"Som e fúria significando nada." Quem, de repente, ligasse sua TV durunte a apresentação do Festival Internacional da Canção, nos últimos dias da semana passada, caso não estivesse prevenido, ficaria na dúvida se aquilo que via no Maracanãzinho era uma première do desfile de fantasias do Municipal ou (ao mesmo tempo) o campeonato brasileiro do barulho.
A song is a song is a song. É difícil imaginar que alguém consiga assobiar a quase totalidade das coisas que atacaram os ouvidos. A rigor, no máximo quatro ou cinco números correspondem à definição de canção, embora o berro predominasse a despeito daqueles que alegam ser Vicente Celestino ou Chico Alves matéria arqueológioa. Mas, se o berro dêstes últimos possuía o suporte da estética melódica, a imensa maioria dos berros e berrinhos do último FIC escorriam ao longo do tatibitati da incongruência. A mediocridade a par com a subexperimentalismo.
Sob o aspecto da expressão cultural com raízes na criatividade realmente popular, o único samba - se não nos falha a memória - que foi escutado deveu-se à composição interpretada por Martinho da Vila, que, aliás, não era nada de especial. Presidindo o júri, estava Paulinho da Viola, autor, entre outras coisas, de Foi um Rio que Passou em Minha Vida - composição, hoje em dia, já antológica dentro de nosso cancioneiro, mas cujo gênero está praticamente interditado à competição, graças à estrutura do Festival Irônico paradoxo: Paulinho da Viola preside o júri - a verdadeira música popular brasileira que êle representa está cortada.
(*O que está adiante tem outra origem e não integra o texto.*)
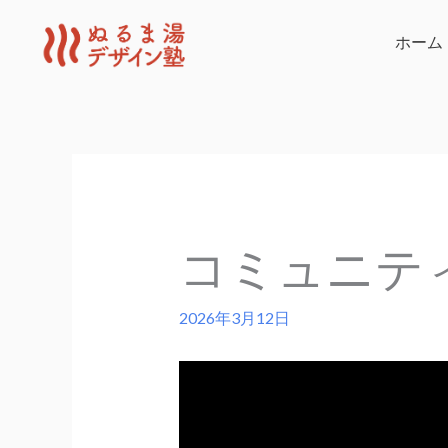
内
容
ホーム
を
ス
キ
ッ
プ
コミュニテ
2026年3月12日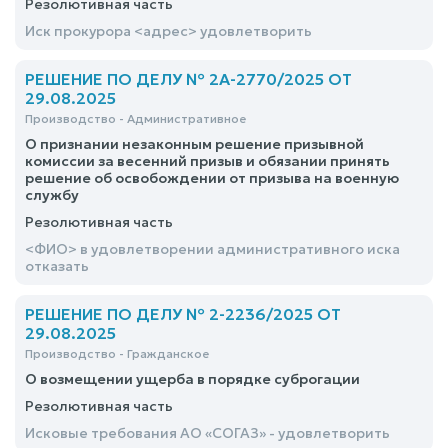
Резолютивная часть
Иск прокурора <адрес> удовлетворить
РЕШЕНИЕ ПО ДЕЛУ № 2А-2770/2025 ОТ
29.08.2025
Производство - Административное
О признании незаконным решение призывной
комиссии за весенний призыв и обязании принять
решение об освобождении от призыва на военную
службу
Резолютивная часть
<ФИО> в удовлетворении административного иска
отказать
РЕШЕНИЕ ПО ДЕЛУ № 2-2236/2025 ОТ
29.08.2025
Производство - Гражданское
О возмещении ущерба в порядке суброгации
Резолютивная часть
Исковые требования АО «СОГАЗ» - удовлетворить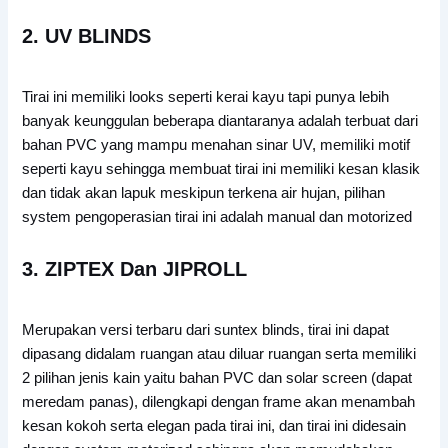
2.
UV BLINDS
Tirai ini memiliki looks seperti kerai kayu tapi punya lebih
banyak keunggulan beberapa diantaranya adalah terbuat dari
bahan PVC yang mampu menahan sinar UV, memiliki motif
seperti kayu sehingga membuat tirai ini memiliki kesan klasik
dan tidak akan lapuk meskipun terkena air hujan, pilihan
system pengoperasian tirai ini adalah manual dan motorized
3. ZIPTEX Dan JIPROLL
Merupakan versi terbaru dari suntex blinds, tirai ini dapat
dipasang didalam ruangan atau diluar ruangan serta memiliki
2 pilihan jenis kain yaitu bahan PVC dan solar screen (dapat
meredam panas), dilengkapi dengan frame akan menambah
kesan kokoh serta elegan pada tirai ini, dan tirai ini didesain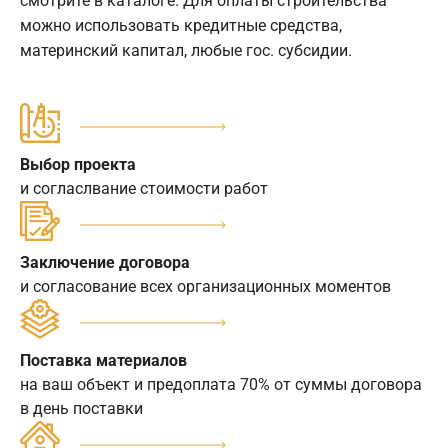
смотрите в каталоге. Для оплаты строительства
можно использовать кредитные средства,
материнский капитал, любые гос. субсидии.
Выбор проекта
и согласлвание стоимости работ
Заключение договора
и согласование всех организационных моментов
Поставка материалов
на ваш объект и предоплата 70% от суммы договора
в день поставки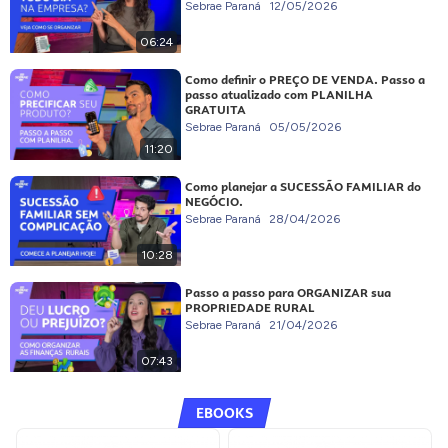
Sebrae Paraná
12/05/2026
06:24
Como definir o PREÇO DE VENDA. Passo a
passo atualizado com PLANILHA
GRATUITA
Sebrae Paraná
05/05/2026
11:20
Como planejar a SUCESSÃO FAMILIAR do
NEGÓCIO.
Sebrae Paraná
28/04/2026
10:28
Passo a passo para ORGANIZAR sua
PROPRIEDADE RURAL
Sebrae Paraná
21/04/2026
07:43
EBOOKS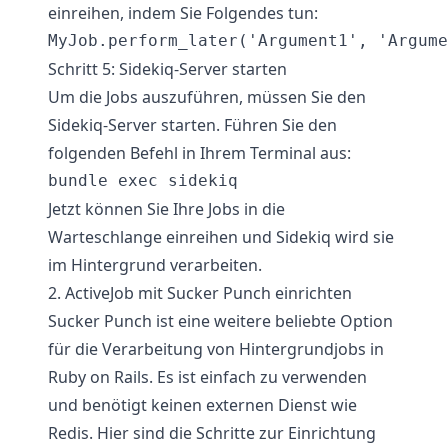
einreihen, indem Sie Folgendes tun:
Schritt 5: Sidekiq-Server starten
Um die Jobs auszuführen, müssen Sie den
Sidekiq-Server starten. Führen Sie den
folgenden Befehl in Ihrem Terminal aus:
Jetzt können Sie Ihre Jobs in die
Warteschlange einreihen und Sidekiq wird sie
im Hintergrund verarbeiten.
2. ActiveJob mit Sucker Punch einrichten
Sucker Punch ist eine weitere beliebte Option
für die Verarbeitung von Hintergrundjobs in
Ruby on Rails. Es ist einfach zu verwenden
und benötigt keinen externen Dienst wie
Redis. Hier sind die Schritte zur Einrichtung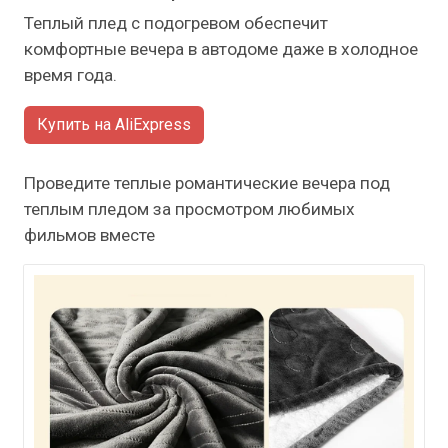
Теплый плед с подогревом обеспечит
комфортные вечера в автодоме даже в холодное
время года.
Купить на AliExpress
Проведите теплые романтические вечера под
теплым пледом за просмотром любимых
фильмов вместе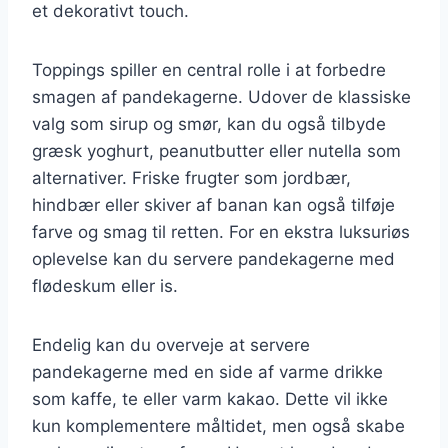
et dekorativt touch.
Toppings spiller en central rolle i at forbedre
smagen af pandekagerne. Udover de klassiske
valg som sirup og smør, kan du også tilbyde
græsk yoghurt, peanutbutter eller nutella som
alternativer. Friske frugter som jordbær,
hindbær eller skiver af banan kan også tilføje
farve og smag til retten. For en ekstra luksuriøs
oplevelse kan du servere pandekagerne med
flødeskum eller is.
Endelig kan du overveje at servere
pandekagerne med en side af varme drikke
som kaffe, te eller varm kakao. Dette vil ikke
kun komplementere måltidet, men også skabe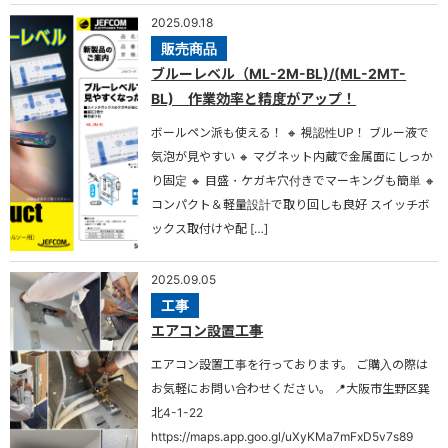
2025.09.18
販売商品
ブルーレベル（ML-2M-BL)/(ML-2MT-
BL) 作業効率と精度がアップ！
ボールペン派も使える！ 🔸 視認性UP！ ブルー液で
気泡が見やすい 🔸 マグネット内蔵で金属面にしっか
り固定 🔸 目盛・ケガキ穴付きでマーキングも簡単 🔸
コンパクト＆軽量設計で取り回しも良好 スイッチボ
ックス取付けや配 […]
2025.09.05
工事
エアコン設置工事
エアコン設置工事を行っております。 ご購入の際は
お気軽にお問い合わせください。 📍大阪市生野区巽
北4-1-22
https://maps.app.goo.gl/uXyKMa7mFxD5v7s89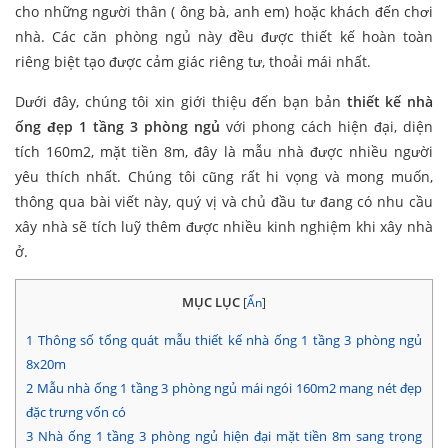
cho những người thân ( ông bà, anh em) hoặc khách đến chơi
nhà. Các căn phòng ngủ này đều được thiết kế hoàn toàn
riêng biệt tạo được cảm giác riêng tư, thoải mái nhất.
Dưới đây, chúng tôi xin giới thiệu đến bạn bản
thiết kế nhà
ống đẹp 1 tầng 3 phòng ngủ
với phong cách hiện đại, diện
tích 160m2, mặt tiền 8m, đây là mẫu nhà được nhiều người
yêu thích nhất. Chúng tôi cũng rất hi vọng và mong muốn,
thông qua bài viết này, quý vị và chủ đầu tư đang có nhu cầu
xây nhà sẽ tích luỹ thêm được nhiều kinh nghiệm khi xây nhà
ở.
MỤC LỤC
[
Ẩn
]
1
Thông số tổng quát mẫu thiết kế nhà ống 1 tầng 3 phòng ngủ
8x20m
2
Mẫu nhà ống 1 tầng 3 phòng ngủ mái ngói 160m2 mang nét đẹp
đặc trưng vốn có
3
Nhà ống 1 tầng 3 phòng ngủ hiện đại mặt tiền 8m sang trọng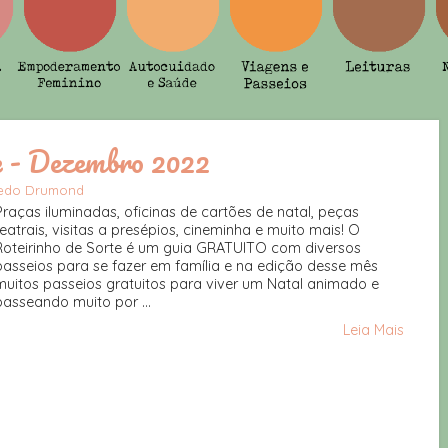
e - Dezembro 2022
vedo Drumond
Praças iluminadas, oficinas de cartões de natal, peças
teatrais, visitas a presépios, cineminha e muito mais! O
Roteirinho de Sorte é um guia GRATUITO com diversos
passeios para se fazer em família e na edição desse mês
muitos passeios gratuitos para viver um Natal animado e
passeando muito por ...
Leia Mais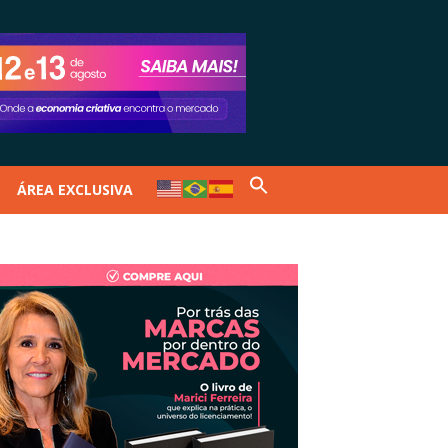
ÁREA EXCLUSIVA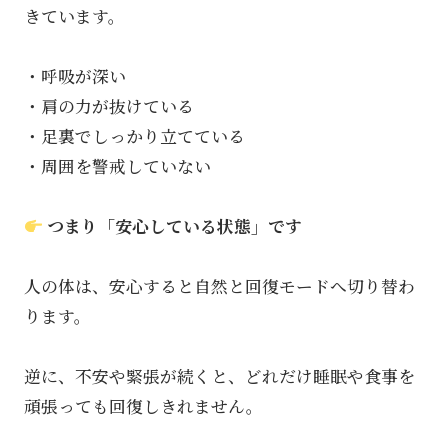
きています。
・呼吸が深い
・肩の力が抜けている
・足裏でしっかり立てている
・周囲を警戒していない
つまり「安心している状態」です
人の体は、安心すると自然と回復モードへ切り替わ
ります。
逆に、不安や緊張が続くと、どれだけ睡眠や食事を
頑張っても回復しきれません。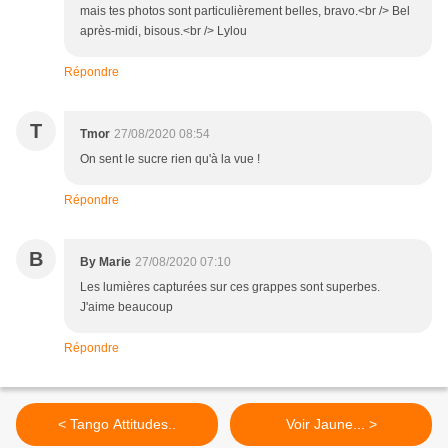
mais tes photos sont particulièrement belles, bravo.<br /> Bel
après-midi, bisous.<br /> Lylou
Répondre
T
Tmor
27/08/2020 08:54
On sent le sucre rien qu'à la vue !
Répondre
B
By Marie
27/08/2020 07:10
Les lumières capturées sur ces grappes sont superbes.
J'aime beaucoup
Répondre
< Tango Attitudes..
Voir Jaune... >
A nossa música popular não está em crise - e jamais qualquer música popular pode estar em crise. A crise é a dos meios de sua divulgação, cuja troca de signos faz com que um festival da canção se transforme num festival de happenings inôcuos, de sons amorfos. O público sabe escolher: no ano passado, deu-se a graça de aparecer uma Luciana e êle prestigiou-a na parte nacional, assim como, logo depois, vaiou-a, na parte internacional, diante da evidência arrasadora de um Love is All. Da mesma maneira que, há dois anos, vaiou o magro terceiro lugar concedido a Le Bruit des Vagues, que vendeu pilhas e pilhas de compactos. Assim como não podia engolir a derrota de Caminhando para o concertante frio e complexo de Sabiá. Enfim: há Caetanos e caetanos, Jobins e jobins, o palco do FIC é grande, cabe de tudo, principalmente a sub-beatlemania. Só não cabem, além de boa parte dos melhores compositores, os intérpretes mais populares: onde Roberto Carlos, Gal Costa, Nelson Gonçalves, Clementina de Jesus, Cinco Crioulos, Orlando Silva, Simonal, Elis Regina, João Dias, em suma aquêles que vendem discos? Nem canção nem cultura; só o imediatismo do show.